Always be prepared seven days a week. I think as well it’s all about the experience. People are more cautious with their spending. I think it’s really important that you care about your customer, that you’re really connecting with the guest. That’s something we’re really focused on with the team. It’s not just another table you want to turn. It makes a difference for guests. It’s not as easy to get people in. If you take care of them, they let their friends know.

What were you thinking about in terms of design? 
Ciaran does all the design for us. A lot of bars will bring pubs over, based on an old design. We buy salvage that we think we can make into something. We have a master craftsman in Ireland who will restore a lot of stuff and try to make it as authentic as possible. We try to replicate some of the great bars in Ireland.

The front bar was originally Ciaran’s auntie’s pub. It’s over 100 years old. We used the original fittings and flooring. Those kinds of pubs are all over Ireland and called shot pubs. It might be the pub and the grocery or the pub and the funeral parlor. We have an authentic one that was a grocery store and a pub.

The second bar is from a Victorian pub. It’s a pub you see a lot in cities with mahoganies and woods. The glass and chandeliers are authentic, and the back bars are rich and vibrant.

The back room is our theater bar from salvage from the Olympia Theater in Dublin. Years ago U2 would have played there before they got big. That area is about theater and plays.

The next room pays homage to Irish whiskey. We managed to salvage old jewelry cabinets and show our 138 whiskies there.

The last room is a new idea for us. It’s a throwback to the late ’60s and ’70s, all original from Ireland. It’s very different from the rest of the pub.

What was the menu testing process like? 

It was quite a struggle for us to take stuff off the menu. Las Vegas is not seasonal with the needs.

Six months in, what changed? 
I suppose our biggest thing was we do live music seven nights a week from Ireland and the U.S., with a second wave midnight onward that might be a younger demographic top 40 format. We felt the customer didn’t respond to it.
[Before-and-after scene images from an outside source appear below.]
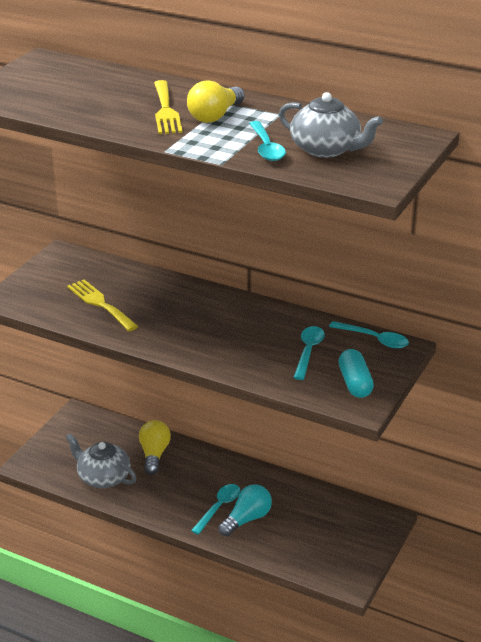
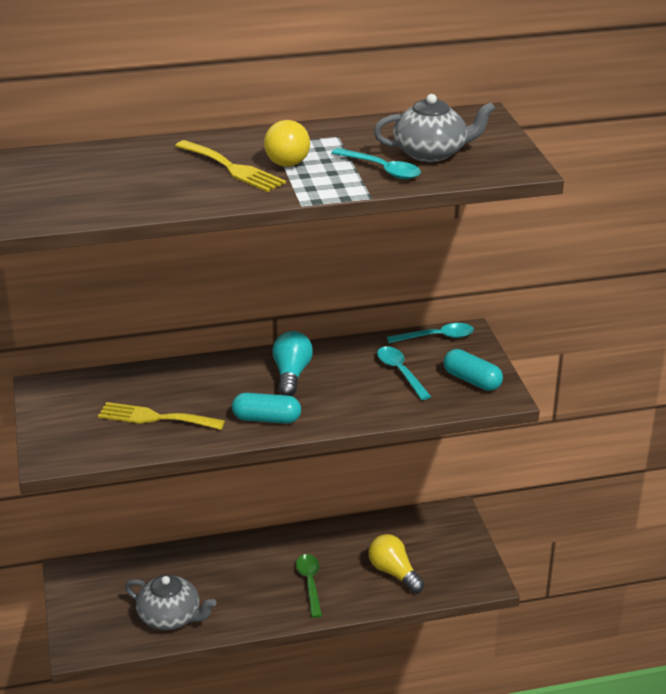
camera: 40 degrees left, 0 degrees up
grey teapot [66,433,137,488] -> grey teapot turned 150 degrees counterclockwise [125,575,216,630]
yellow light bulb [139,420,171,475] -> yellow light bulb moved to [369,534,424,593]
turquoise spoon [191,484,240,535] -> green spoon [296,554,322,618]
turquoise light bulb [218,484,272,537] -> turquoise light bulb moved to [272,331,313,396]
none -> turquoise capsule [232,393,301,424]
We found the customer said, no we enjoy the Irish music. After three to four months, we expanded Irish bands to 2:30 in the morning. The music is more lively, not just traditional Irish music.

It doesn’t have a full-on nightclub feel. Our demographic skews older.

Does it seem like it’s been a year? 
Crazy enough, no. In some ways it seems longer. We settled in pretty well in Vegas. We were ready to go again for St. Patrick’s Day. It was a good time for an Irish pub to open for the customers. Both the training and operational end were an absolute nightmare. Once you say you’re doing it, you’re doing it. We have a great team around us.

What’s the must order dish of the moment?
Fish and chips are the most popular. Our corned beef and cabbage is brined in house for 14 days. Our bacon and cabbage uses boiling bacon very similar to corned beef, but more traditional. It’s almost like a Canadian bacon and comes with boiled or mashed potatoes.

We have Shepherd’s pie, beef and Guinness stew, Irish smoked salmon imported from Ireland, stout steamed mussels in Guinness, Irish sausage rolls wrapped in a puff pastry with a Guinness mustard sauce.

Our dinner entrees include Irish bistro-style meats and seafood. We try to put an Irish twist to them. We have an all-day Irish breakfast that a lot of people call a heart attack on a plate. It’s our hangover remedy.

What’s on tap for the future? 
I’ve been based here for a good amount of time. We keep building the business, not neglecting our customers. Our main focus is building the business here. Hopefully we’ll find locations in other cities that complement Vegas.